**Data extracted from a collection:**
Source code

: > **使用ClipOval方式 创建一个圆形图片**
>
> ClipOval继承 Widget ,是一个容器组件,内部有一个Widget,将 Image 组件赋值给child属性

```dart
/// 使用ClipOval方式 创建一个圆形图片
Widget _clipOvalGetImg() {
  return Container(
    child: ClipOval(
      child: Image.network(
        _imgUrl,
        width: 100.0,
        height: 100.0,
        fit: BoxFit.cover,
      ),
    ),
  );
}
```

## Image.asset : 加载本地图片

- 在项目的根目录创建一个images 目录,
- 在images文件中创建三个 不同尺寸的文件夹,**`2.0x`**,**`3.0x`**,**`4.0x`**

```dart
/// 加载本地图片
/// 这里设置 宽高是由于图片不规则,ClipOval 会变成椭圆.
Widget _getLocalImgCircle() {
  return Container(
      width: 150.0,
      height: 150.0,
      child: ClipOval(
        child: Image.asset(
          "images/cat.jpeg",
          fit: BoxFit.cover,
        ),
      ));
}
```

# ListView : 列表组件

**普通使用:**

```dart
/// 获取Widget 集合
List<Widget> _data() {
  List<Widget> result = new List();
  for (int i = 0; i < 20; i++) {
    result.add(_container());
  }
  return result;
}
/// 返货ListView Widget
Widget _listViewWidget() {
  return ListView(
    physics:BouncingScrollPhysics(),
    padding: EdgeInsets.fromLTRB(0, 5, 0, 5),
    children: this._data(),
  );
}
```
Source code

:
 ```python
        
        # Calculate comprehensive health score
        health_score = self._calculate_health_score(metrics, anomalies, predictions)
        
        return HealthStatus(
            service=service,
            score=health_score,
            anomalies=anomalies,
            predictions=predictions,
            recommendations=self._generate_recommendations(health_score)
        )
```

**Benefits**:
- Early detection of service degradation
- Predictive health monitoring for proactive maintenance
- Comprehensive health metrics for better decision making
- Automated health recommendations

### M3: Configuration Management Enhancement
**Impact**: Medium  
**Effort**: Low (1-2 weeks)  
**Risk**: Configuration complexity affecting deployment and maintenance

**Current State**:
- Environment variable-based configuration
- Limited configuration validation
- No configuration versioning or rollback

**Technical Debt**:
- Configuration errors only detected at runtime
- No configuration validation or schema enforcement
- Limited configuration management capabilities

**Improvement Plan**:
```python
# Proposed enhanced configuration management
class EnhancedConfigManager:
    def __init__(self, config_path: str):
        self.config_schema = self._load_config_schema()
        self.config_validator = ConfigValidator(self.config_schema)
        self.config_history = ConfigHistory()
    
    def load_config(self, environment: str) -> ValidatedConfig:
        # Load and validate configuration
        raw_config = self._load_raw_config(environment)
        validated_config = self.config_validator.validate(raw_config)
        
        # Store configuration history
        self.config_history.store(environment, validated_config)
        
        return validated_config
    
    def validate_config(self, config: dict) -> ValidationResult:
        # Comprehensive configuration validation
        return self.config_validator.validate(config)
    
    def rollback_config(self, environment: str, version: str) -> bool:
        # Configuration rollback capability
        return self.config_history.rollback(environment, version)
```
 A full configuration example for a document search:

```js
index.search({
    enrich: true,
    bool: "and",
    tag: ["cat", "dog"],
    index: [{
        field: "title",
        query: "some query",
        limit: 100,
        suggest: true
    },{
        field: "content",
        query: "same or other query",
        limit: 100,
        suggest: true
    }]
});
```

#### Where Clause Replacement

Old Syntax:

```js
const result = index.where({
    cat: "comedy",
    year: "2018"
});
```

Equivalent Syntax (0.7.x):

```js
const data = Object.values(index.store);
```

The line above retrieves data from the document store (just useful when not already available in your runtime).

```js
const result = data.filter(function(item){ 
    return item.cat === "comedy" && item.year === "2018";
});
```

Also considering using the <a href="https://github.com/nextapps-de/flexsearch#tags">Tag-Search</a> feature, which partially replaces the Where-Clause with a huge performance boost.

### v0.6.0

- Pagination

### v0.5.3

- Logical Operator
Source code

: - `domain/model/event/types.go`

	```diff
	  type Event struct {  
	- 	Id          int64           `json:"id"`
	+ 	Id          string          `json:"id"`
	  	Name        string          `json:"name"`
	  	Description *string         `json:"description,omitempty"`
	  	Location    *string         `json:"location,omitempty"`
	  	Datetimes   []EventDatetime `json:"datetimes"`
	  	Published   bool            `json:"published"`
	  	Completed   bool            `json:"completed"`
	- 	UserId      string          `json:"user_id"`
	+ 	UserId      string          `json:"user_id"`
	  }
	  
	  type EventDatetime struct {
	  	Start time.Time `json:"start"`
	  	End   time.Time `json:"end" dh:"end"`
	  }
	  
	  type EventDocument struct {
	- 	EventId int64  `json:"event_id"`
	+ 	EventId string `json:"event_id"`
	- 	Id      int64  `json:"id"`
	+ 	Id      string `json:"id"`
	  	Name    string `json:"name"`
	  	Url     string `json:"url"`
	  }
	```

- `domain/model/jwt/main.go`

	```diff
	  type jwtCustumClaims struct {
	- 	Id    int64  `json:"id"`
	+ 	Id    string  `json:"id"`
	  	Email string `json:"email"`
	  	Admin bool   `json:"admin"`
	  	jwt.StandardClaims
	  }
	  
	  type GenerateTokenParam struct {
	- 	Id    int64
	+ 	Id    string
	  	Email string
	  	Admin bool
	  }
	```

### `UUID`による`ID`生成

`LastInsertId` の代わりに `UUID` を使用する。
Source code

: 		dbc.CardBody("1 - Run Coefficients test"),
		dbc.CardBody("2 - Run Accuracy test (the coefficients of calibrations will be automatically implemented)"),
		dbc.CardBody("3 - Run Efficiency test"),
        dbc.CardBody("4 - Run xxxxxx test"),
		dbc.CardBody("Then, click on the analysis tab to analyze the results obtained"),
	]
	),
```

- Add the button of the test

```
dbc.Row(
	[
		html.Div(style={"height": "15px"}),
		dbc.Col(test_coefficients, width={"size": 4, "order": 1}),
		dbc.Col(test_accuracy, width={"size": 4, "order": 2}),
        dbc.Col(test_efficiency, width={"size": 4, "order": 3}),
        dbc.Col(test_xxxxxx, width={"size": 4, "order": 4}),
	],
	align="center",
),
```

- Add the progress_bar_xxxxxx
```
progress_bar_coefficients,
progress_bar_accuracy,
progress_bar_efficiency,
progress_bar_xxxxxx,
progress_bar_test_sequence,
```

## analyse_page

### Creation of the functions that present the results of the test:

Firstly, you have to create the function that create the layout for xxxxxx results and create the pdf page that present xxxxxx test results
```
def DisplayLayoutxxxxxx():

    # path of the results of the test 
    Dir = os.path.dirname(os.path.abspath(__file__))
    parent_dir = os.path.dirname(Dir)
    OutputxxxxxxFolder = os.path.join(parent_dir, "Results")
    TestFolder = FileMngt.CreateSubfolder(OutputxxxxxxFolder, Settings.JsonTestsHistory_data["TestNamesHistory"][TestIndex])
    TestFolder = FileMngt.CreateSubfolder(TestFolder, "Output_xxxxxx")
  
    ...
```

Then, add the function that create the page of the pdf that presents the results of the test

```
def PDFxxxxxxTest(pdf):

**Exercise prompt:** Which lines of the records above hold the word "runtime"? Copy each one out.

**Response:**
- Configuration errors only detected at runtime
The line above retrieves data from the document store (just useful when not already available in your runtime).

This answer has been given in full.